In 2022, Intel quietly made a reference to what it called "Project Endgame" in an investor note. It was in the middle of the company's published roadmap of products, which included its then future plans for its ARC discrete GPUs. Here is what was revealed at the time:
Project Endgame – Project Endgame will enable users to access Intel Arc GPUs through a service for an always-accessible, low-latency computing experience. Project Endgame will be available later this year.
That's all the info that Intel stated at the time of the project. 2022 came and went, and the company made no other mentions of the status of Project Endgame afterwards. This week, the company finally made a mention of it in a social media post, and it's bad news.

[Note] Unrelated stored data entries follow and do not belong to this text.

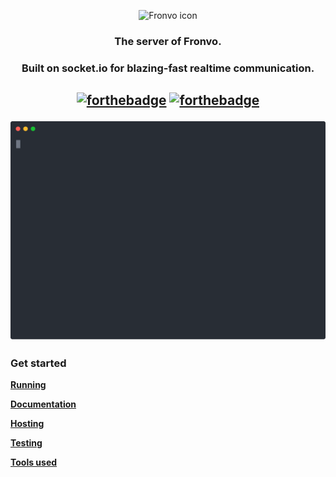 <p align='center'><img src='https://i.ibb.co/88C4JbF/fronvo-logo.png' alt='Fronvo icon'></p>
<h3 align='center'>The server of Fronvo.</h3>
<h3 align='center'>Built on socket.io for blazing-fast realtime communication.</h3>
<h2 align='center'>  

[![forthebadge](https://forthebadge.com/images/badges/made-with-typescript.svg)](https://forthebadge.com)
[![forthebadge](https://forthebadge.com/images/badges/built-with-love.svg)](https://forthebadge.com)
  
<img src='https://raw.githubusercontent.com/Fronvo/fronvo/master/assets/svgs/demo-run-local.svg' alt='Fronvo demo run'>
  
</h2>

### Get started

**[Running](https://github.com/Fronvo/fronvo/blob/master/RUNNING.md)**

**[Documentation](https://github.com/Fronvo/fronvo/blob/master/DOCUMENTATION.md)**

**[Hosting](https://github.com/Fronvo/fronvo/blob/master/HOSTING.md)**

**[Testing](https://github.com/Fronvo/fronvo/blob/master/TESTING.md)**

**[Tools used](https://github.com/Fronvo/fronvo/blob/master/TOOLS.md)**
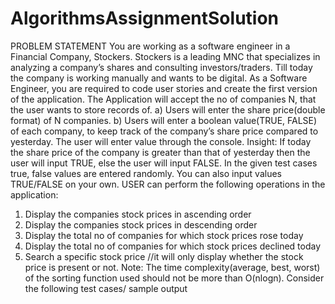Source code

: # AlgorithmsAssignmentSolution
PROBLEM STATEMENT
You are working as a software engineer in a Financial Company, Stockers.
Stockers is a leading MNC that specializes in analyzing a company’s shares and consulting 
investors/traders.
Till today the company is working manually and wants to be digital. As a Software Engineer, you are required to code user stories and create the first version of the application.
The Application will accept the no of companies N, that the user wants to store records of.
a) Users will enter the share price(double format) of N companies.
b) Users will enter a boolean value(TRUE, FALSE) of each company, to keep track of the company’s share price compared to yesterday. 
The user will enter value through the console.
Insight: If today the share price of the company is greater than that of yesterday then the user 
will input TRUE, else the user will input FALSE. In the given test cases true, false values are entered randomly. You can also input values TRUE/FALSE on your own.
USER can perform the following operations in the application:
1. Display the companies stock prices in ascending order
2. Display the companies stock prices in descending order
3. Display the total no of companies for which stock prices rose today
4. Display the total no of companies for which stock prices declined today
5. Search a specific stock price //it will only display whether the stock price is present or not.
Note: The time complexity(average, best, worst) of the sorting function used should not be more than O(nlogn).
Consider the following test cases/ sample output
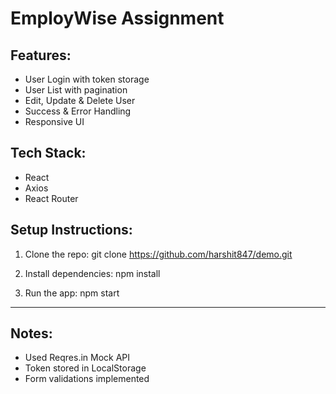 # EmployWise Assignment

## Features:
- User Login with token storage
- User List with pagination
- Edit, Update & Delete User
- Success & Error Handling
- Responsive UI

## Tech Stack:
- React
- Axios
- React Router

## Setup Instructions:

1. Clone the repo:
   git clone https://github.com/harshit847/demo.git

2. Install dependencies:
   npm install

3. Run the app:
   npm start

---

## Notes:
- Used Reqres.in Mock API
- Token stored in LocalStorage
- Form validations implemented
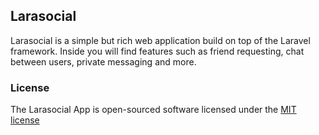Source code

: ## Larasocial

Larasocial is a simple but rich web application build on top of the Laravel framework. Inside you will find features such as friend requesting, chat between users, private messaging and more.

### License

The Larasocial App is open-sourced software licensed under the [MIT license](http://opensource.org/licenses/MIT)

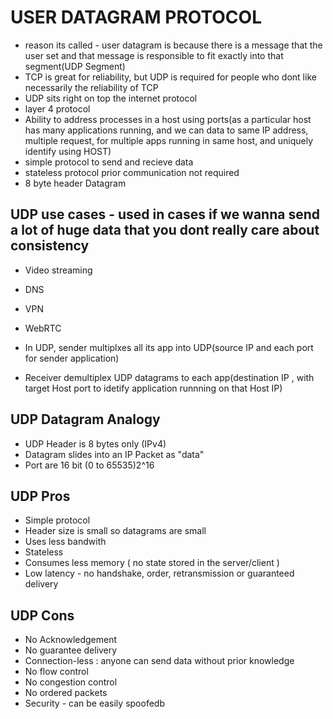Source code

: # USER DATAGRAM PROTOCOL
- reason its called - user datagram is because there is a message that the user set and that message is responsible to fit exactly into that segment(UDP Segment)
- TCP is great for reliability, but UDP is required for people who dont like necessarily the reliability of TCP
- UDP sits right on top the internet protocol
- layer 4 protocol
- Ability to address processes in a host using ports(as a particular host has many applications running, and we can data to same IP address, multiple request, for multiple apps running in same host, and uniquely identify using HOST)
- simple protocol to send and recieve data 
- stateless protocol prior communication not required 
- 8 byte header Datagram

## UDP use cases - used in cases if we wanna send a lot of huge data that you dont really care about consistency
- Video streaming
- DNS
- VPN
- WebRTC

- In UDP, sender multiplxes all its app into UDP(source IP and each port for sender application)
- Receiver demultiplex UDP datagrams to each app(destination IP , with target Host port to idetify application runnning on that Host IP)

## UDP Datagram Analogy
- UDP Header is 8 bytes only (IPv4)
- Datagram slides into an IP Packet as "data"
- Port are 16 bit (0 to 65535)2^16 


## UDP Pros
- Simple protocol
- Header size is small so datagrams are small
- Uses less bandwith 
- Stateless
- Consumes less memory ( no state stored in the server/client )
- Low latency - no handshake, order, retransmission or guaranteed delivery


## UDP Cons
- No Acknowledgement
- No guarantee delivery
- Connection-less : anyone can send data without prior knowledge
- No flow control
- No congestion control
- No ordered packets
- Security - can be easily spoofedb     



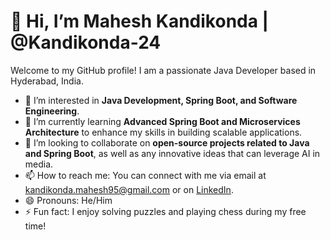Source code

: # 👋 Hi, I’m Mahesh Kandikonda | @Kandikonda-24

Welcome to my GitHub profile! I am a passionate Java Developer based in Hyderabad, India.

- 👀 I’m interested in **Java Development, Spring Boot, and Software Engineering**.
- 🌱 I’m currently learning **Advanced Spring Boot and Microservices Architecture** to enhance my skills in building scalable applications.
- 💞️ I’m looking to collaborate on **open-source projects related to Java and Spring Boot**, as well as any innovative ideas that can leverage AI in media.
- 📫 How to reach me: You can connect with me via email at [kandikonda.mahesh95@gmail.com](mailto:kandikonda.mahesh95@gmail.com) or on [LinkedIn](your-linkedin-profile-url).
- 😄 Pronouns: He/Him
- ⚡ Fun fact: I enjoy solving puzzles and playing chess during my free time!

<!---
Kandikonda-24/Kandikonda-24 is a ✨ special ✨ repository because its `README.md` (this file) appears on your GitHub profile.
You can click the Preview link to take a look at your changes.
--->
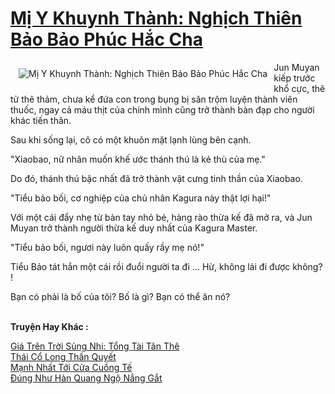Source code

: <a href="https://truyenwiki.net/mi-y-khuynh-thanh-nghich-thien-bao-bao-phuc-hac-cha.38682/" title="Mị Y Khuynh Thành: Nghịch Thiên Bảo Bảo Phúc Hắc Cha"><h1>Mị Y Khuynh Thành: Nghịch Thiên Bảo Bảo Phúc Hắc Cha</h1></a><div style="display:table"><img align="right" style="float: left; padding: 10px;" src="https://truyenwiki.net/a/img/str/src/38682.jpg" alt="Mị Y Khuynh Thành: Nghịch Thiên Bảo Bảo Phúc Hắc Cha">Jun Muyan kiếp trước khổ cực, thê tử thê thảm, chưa kể đứa con trong bụng bị săn trộm luyện thành viên thuốc, ngay cả máu thịt của chính mình cũng trở thành bàn đạp cho người khác tiến thân.<p></p> Sau khi sống lại, cô có một khuôn mặt lạnh lùng bên cạnh.<p></p> "Xiaobao, nữ nhân muốn khế ước thánh thú là kẻ thù của mẹ."<p></p> Do đó, thánh thú bậc nhất đã trở thành vật cưng tinh thần của Xiaobao.<p></p> "Tiểu bảo bối, cơ nghiệp của chủ nhân Kagura này thật lợi hại!"<p></p> Với một cái đẩy nhẹ từ bàn tay nhỏ bé, hàng rào thừa kế đã mở ra, và Jun Muyan trở thành người thừa kế duy nhất của Kagura Master.<p></p> "Tiểu bảo bối, ngươi này luôn quấy rầy mẹ nó!"<p></p> Tiểu Bảo tát hắn một cái rồi đuổi người ta đi ... Hừ, không lái đi được không? !<p></p> Bạn có phải là bố của tôi? Bố là gì? Bạn có thể ăn nó?</div><p><br><b>Truyện Hay Khác :</b></p><a href="https://truyenwiki.net/gia-tren-troi-sung-nhi-tong-tai-tan-the.36314/" alt="Giá Trên Trời Sủng Nhi: Tổng Tài Tân Thê">Giá Trên Trời Sủng Nhi: Tổng Tài Tân Thê</a><br/><a href="https://sangtacviet.wordpress.com/2020/10/22/thai-co-long-than-quyet/" alt="Thái Cổ Long Thần Quyết">Thái Cổ Long Thần Quyết</a><br/><a href="https://sangtacviet.wordpress.com/2020/10/22/manh-nhat-toi-cua-cuong-te/" alt="Mạnh Nhất Tới Cửa Cuồng Tế">Mạnh Nhất Tới Cửa Cuồng Tế</a><br/><a href="https://sangtacviet.wordpress.com/2020/10/22/dung-nhu-han-quang-ngo-nang-gat/" alt="Đúng Như Hàn Quang Ngộ Nắng Gắt">Đúng Như Hàn Quang Ngộ Nắng Gắt</a><br/>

When a user asked what happened to Project Endgame on the official Intel Graphics Twitter page, the response was brief and disappointing: "Our Project Endgame efforts are on hold. We don't have any updates to share at this time."
Our Project Endgame efforts are on hold. We don't have any updates to share at this time.
— Intel Graphics (@IntelGraphics) July 19, 2023
Obviously, that's not the answer that many people would have liked to hear. It's possible that Intel put the project on hold because its own efforts in competing in the discrete GPU market with its ARC products have not been as successful, saleswise, as predicted.
While the company did announce some new cards in June, the Intel Arc Pro A60 and the Pro A60M, these were made for workstation computers and not made specifically for gaming. Also, the company's head of its graphics unit, Raja Koduri, who was in charge of the Arc product launch, left Intel in March, less than a year after the release of the first ARC GPU.